> **作業**: 「天使」と題された文章を、省略も変更もせずに全文書き写してください。

天使

 うーん。

 はあ。

 書評家?

 あー。

 いやー。

 はあはあ。

 いや、別に。

 ネットで見れるし。感想なんて。

 あー。

 アンチ意見しか信用出来ない。

 アゲはステルスマーケティングだ。

 そうだね。

 他の人の感想を知りたいか。

 これはすでに「アンチ」なんだな。

 あー。

 うーん。

 パッとしないと内心で思ってるらしい。

 そうか。

 うーん。

 あー。

 うーん。

 あー。

 うん。

 いやー。そうか。

 私はアンチだったんだな。アレとかアレに関しては。

 はあ。

 いやー。

 うーん。

 あー。

 力作だなあと思ってたんだけど。

 うん。

 これ「素人芸」なのかなあ。

 力作って駄目なのかな。

 あー。

 頑張ってるって、褒め言葉としてはアレだよね。

 頭使ってないんだよ。

 あー。

 うーん。

 いやー。

 はあ。

 うーん。

 なるほど。

 ふーん。

 これかい。

 うーん。はあ。

 あー。

 うーん。

 駄目なのか。

 あー。

 ふーん。

 へえ。

 あー。

 いやー。

 困ったな。

 特に悪いとは思わないんだけど。

 この古典漫画。

 うん。及第点だよ。

 あー。そう。

 満点ではないけどね。

 あー。

 うーん。

 困ったね。買い手市場。

> **保存データ**:

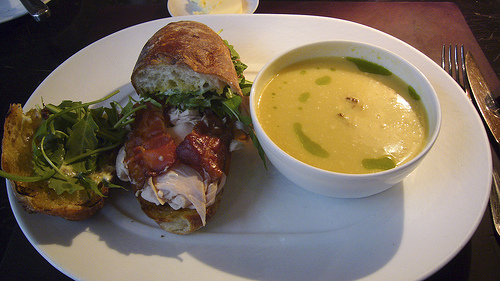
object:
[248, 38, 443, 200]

> **完了した作業**:
天使

 うーん。

 はあ。

 書評家?

 あー。

 いやー。

 はあはあ。

 いや、別に。

 ネットで見れるし。感想なんて。

 あー。

 アンチ意見しか信用出来ない。

 アゲはステルスマーケティングだ。

 そうだね。

 他の人の感想を知りたいか。

 これはすでに「アンチ」なんだな。

 あー。

 うーん。

 パッとしないと内心で思ってるらしい。

 そうか。

 うーん。

 あー。

 うーん。

 あー。

 うん。

 いやー。そうか。

 私はアンチだったんだな。アレとかアレに関しては。

 はあ。

 いやー。

 うーん。

 あー。

 力作だなあと思ってたんだけど。

 うん。

 これ「素人芸」なのかなあ。

 力作って駄目なのかな。

 あー。

 頑張ってるって、褒め言葉としてはアレだよね。

 頭使ってないんだよ。

 あー。

 うーん。

 いやー。

 はあ。

 うーん。

 なるほど。

 ふーん。

 これかい。

 うーん。はあ。

 あー。

 うーん。

 駄目なのか。

 あー。

 ふーん。

 へえ。

 あー。

 いやー。

 困ったな。

 特に悪いとは思わないんだけど。

 この古典漫画。

 うん。及第点だよ。

 あー。そう。

 満点ではないけどね。

 あー。

 うーん。

 困ったね。買い手市場。